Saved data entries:

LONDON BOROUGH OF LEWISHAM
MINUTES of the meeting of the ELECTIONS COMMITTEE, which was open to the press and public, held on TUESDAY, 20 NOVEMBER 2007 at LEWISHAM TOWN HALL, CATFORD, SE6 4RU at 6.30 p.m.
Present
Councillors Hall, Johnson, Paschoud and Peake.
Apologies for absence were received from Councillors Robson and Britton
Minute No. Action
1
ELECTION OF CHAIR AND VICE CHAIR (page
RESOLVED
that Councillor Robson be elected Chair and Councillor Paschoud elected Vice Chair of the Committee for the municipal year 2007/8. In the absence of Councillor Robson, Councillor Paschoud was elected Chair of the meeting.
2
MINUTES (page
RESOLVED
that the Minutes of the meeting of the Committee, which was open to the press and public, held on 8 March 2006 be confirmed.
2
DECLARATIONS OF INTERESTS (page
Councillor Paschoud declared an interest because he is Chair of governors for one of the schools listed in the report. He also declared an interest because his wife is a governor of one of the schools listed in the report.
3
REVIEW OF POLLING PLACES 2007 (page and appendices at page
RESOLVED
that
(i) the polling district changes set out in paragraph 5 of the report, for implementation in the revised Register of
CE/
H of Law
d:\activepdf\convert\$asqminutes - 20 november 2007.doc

...

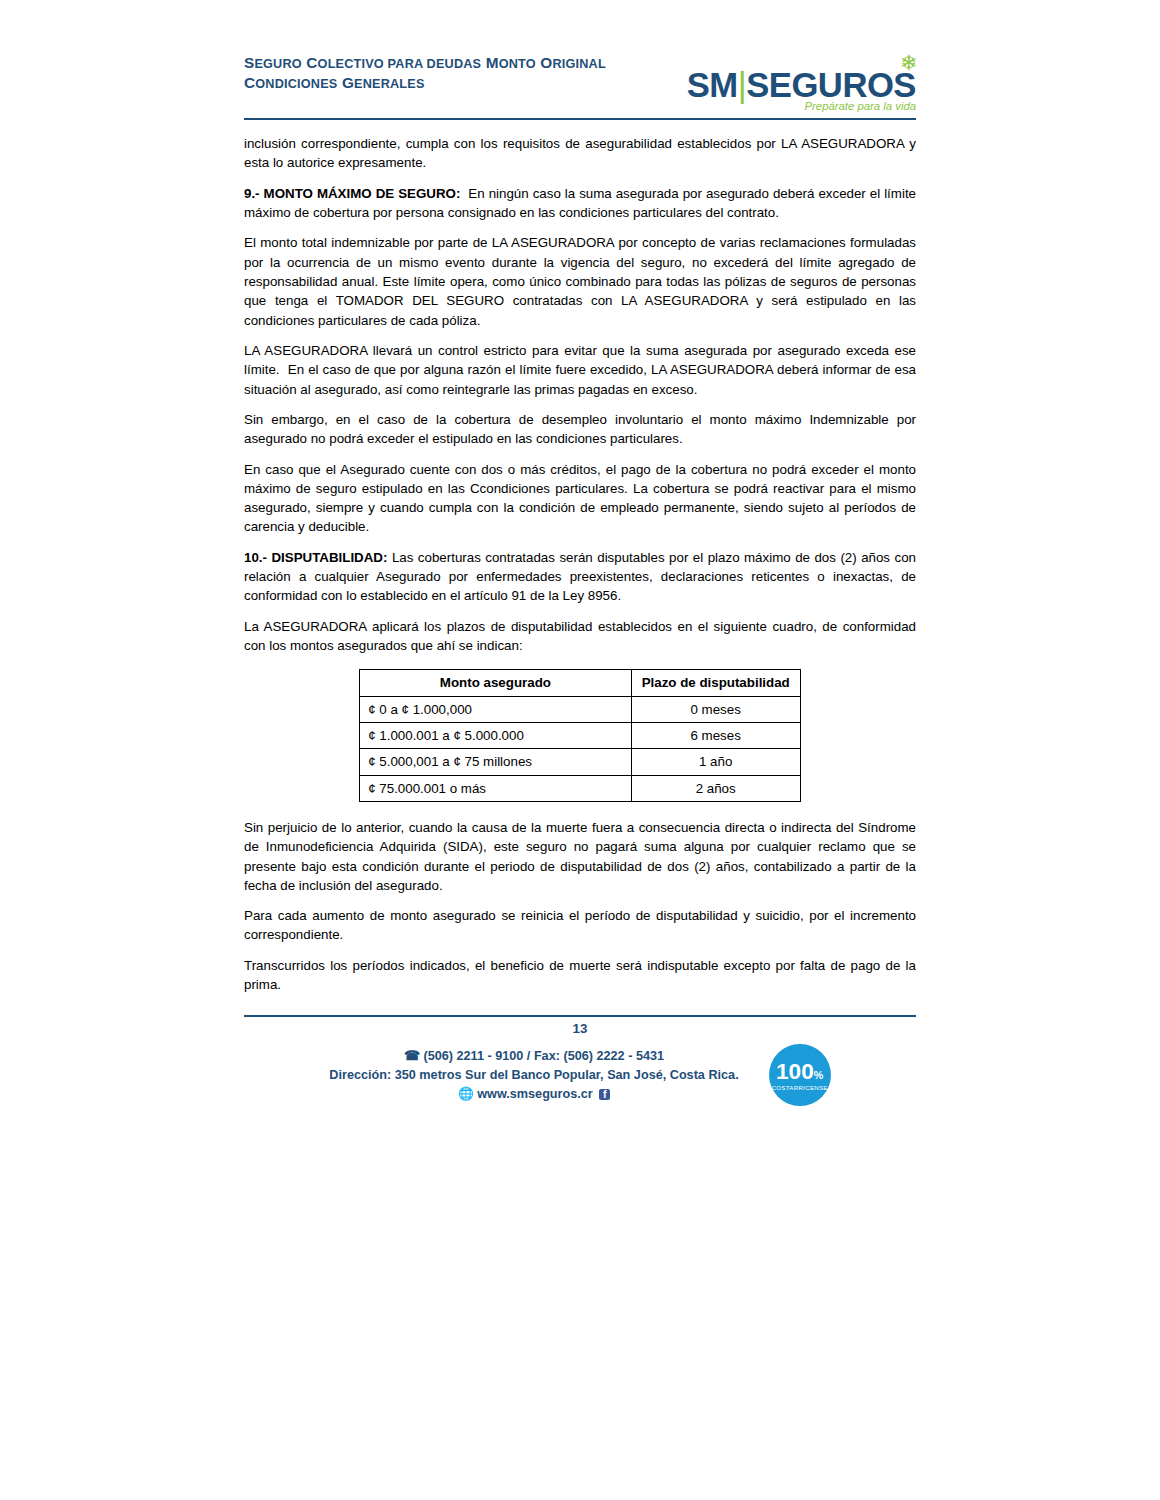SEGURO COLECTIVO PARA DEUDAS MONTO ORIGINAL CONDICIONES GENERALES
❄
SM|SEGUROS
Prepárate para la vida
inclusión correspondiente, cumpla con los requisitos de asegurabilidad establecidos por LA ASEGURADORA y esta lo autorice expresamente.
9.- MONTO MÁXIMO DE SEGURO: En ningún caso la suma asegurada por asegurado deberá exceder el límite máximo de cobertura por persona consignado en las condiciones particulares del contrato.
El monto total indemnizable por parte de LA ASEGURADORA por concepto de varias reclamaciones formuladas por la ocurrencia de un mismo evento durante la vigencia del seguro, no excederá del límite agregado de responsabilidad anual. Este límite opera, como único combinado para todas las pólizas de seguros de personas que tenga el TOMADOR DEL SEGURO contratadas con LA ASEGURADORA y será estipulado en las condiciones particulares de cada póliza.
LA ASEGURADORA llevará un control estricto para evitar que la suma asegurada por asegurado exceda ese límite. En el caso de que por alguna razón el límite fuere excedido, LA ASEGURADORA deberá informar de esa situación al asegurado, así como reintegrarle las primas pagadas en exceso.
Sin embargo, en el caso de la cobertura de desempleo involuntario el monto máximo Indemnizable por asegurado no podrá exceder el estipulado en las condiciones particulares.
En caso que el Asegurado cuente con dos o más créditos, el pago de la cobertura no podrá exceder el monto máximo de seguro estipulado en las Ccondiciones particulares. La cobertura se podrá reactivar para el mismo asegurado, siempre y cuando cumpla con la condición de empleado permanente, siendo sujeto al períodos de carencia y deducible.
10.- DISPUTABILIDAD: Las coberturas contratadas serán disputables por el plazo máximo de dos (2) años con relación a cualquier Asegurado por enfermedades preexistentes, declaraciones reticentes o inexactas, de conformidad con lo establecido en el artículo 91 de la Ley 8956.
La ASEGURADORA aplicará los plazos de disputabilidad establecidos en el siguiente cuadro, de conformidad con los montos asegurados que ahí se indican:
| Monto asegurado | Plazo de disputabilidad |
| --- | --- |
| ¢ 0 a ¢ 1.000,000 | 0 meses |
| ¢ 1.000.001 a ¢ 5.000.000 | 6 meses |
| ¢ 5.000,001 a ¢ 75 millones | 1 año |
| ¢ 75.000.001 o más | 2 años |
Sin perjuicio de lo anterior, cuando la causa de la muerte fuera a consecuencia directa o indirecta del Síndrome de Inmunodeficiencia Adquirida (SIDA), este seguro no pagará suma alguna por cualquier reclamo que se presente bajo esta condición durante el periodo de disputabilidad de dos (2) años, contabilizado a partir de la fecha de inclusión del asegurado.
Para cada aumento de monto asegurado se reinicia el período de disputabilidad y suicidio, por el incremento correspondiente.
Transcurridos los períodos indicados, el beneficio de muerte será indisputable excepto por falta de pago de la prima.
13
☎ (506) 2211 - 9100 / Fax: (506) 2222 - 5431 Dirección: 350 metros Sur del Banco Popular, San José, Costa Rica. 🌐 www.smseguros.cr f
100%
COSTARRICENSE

==

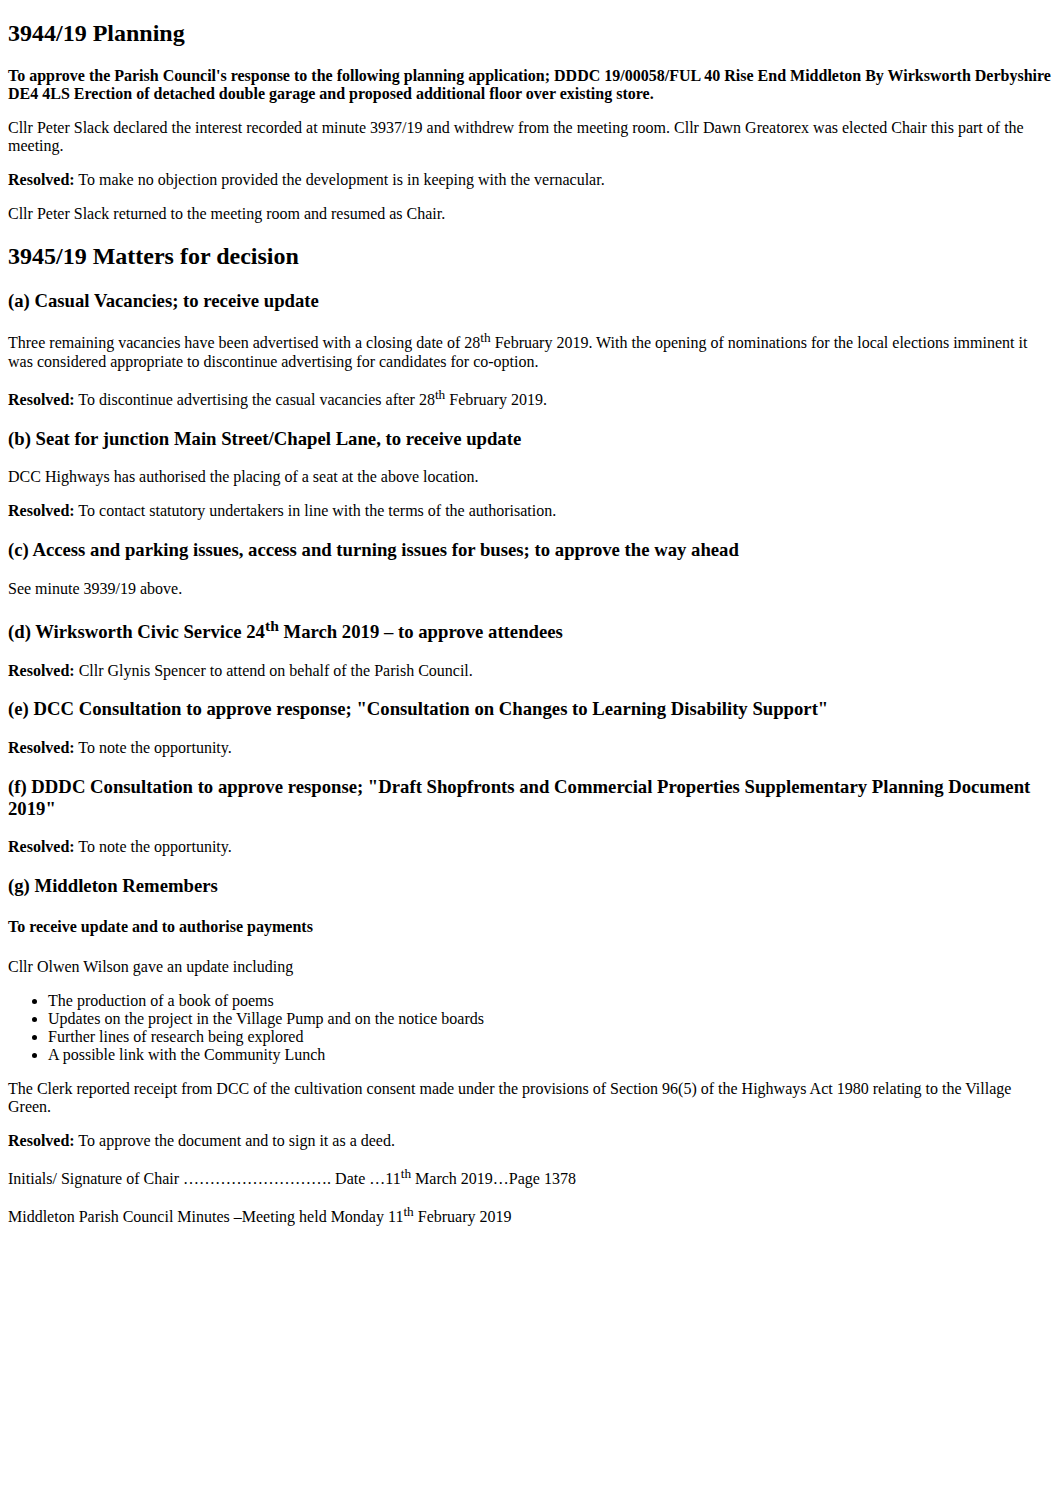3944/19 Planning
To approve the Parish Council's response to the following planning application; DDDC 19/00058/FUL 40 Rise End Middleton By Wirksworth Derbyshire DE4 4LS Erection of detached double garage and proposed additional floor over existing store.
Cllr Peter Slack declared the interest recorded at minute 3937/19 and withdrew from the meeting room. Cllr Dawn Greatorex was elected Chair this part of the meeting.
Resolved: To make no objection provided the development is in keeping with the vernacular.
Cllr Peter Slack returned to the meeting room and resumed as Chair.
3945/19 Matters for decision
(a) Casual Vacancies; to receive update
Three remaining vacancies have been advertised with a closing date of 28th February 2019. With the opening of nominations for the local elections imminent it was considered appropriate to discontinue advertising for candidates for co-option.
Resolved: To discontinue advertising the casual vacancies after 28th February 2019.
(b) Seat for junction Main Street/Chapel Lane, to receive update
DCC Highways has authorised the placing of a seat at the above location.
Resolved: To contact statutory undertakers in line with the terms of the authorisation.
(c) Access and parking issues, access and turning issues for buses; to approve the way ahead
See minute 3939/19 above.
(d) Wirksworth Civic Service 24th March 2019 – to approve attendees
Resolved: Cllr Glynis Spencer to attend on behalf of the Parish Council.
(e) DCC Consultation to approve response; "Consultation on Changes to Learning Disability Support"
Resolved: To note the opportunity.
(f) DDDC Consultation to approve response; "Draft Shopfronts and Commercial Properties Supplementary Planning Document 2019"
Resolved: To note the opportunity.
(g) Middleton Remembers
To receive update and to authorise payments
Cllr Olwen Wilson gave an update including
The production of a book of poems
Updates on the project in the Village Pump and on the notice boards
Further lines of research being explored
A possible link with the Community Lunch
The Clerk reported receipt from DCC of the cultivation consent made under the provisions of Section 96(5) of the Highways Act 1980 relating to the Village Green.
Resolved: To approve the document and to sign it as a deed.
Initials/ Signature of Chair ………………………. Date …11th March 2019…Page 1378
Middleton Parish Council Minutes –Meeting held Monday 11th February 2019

Task requirements: In the records above, find the line with "SEGURO COLECTIVO PARA". Print exactly from there through the line with "El monto total", minus the pictures.

Expected output:
SEGURO COLECTIVO PARA DEUDAS MONTO ORIGINAL CONDICIONES GENERALES
❄
SM|SEGUROS
Prepárate para la vida
inclusión correspondiente, cumpla con los requisitos de asegurabilidad establecidos por LA ASEGURADORA y esta lo autorice expresamente.
9.- MONTO MÁXIMO DE SEGURO: En ningún caso la suma asegurada por asegurado deberá exceder el límite máximo de cobertura por persona consignado en las condiciones particulares del contrato.
El monto total indemnizable por parte de LA ASEGURADORA por concepto de varias reclamaciones formuladas por la ocurrencia de un mismo evento durante la vigencia del seguro, no excederá del límite agregado de responsabilidad anual. Este límite opera, como único combinado para todas las pólizas de seguros de personas que tenga el TOMADOR DEL SEGURO contratadas con LA ASEGURADORA y será estipulado en las condiciones particulares de cada póliza.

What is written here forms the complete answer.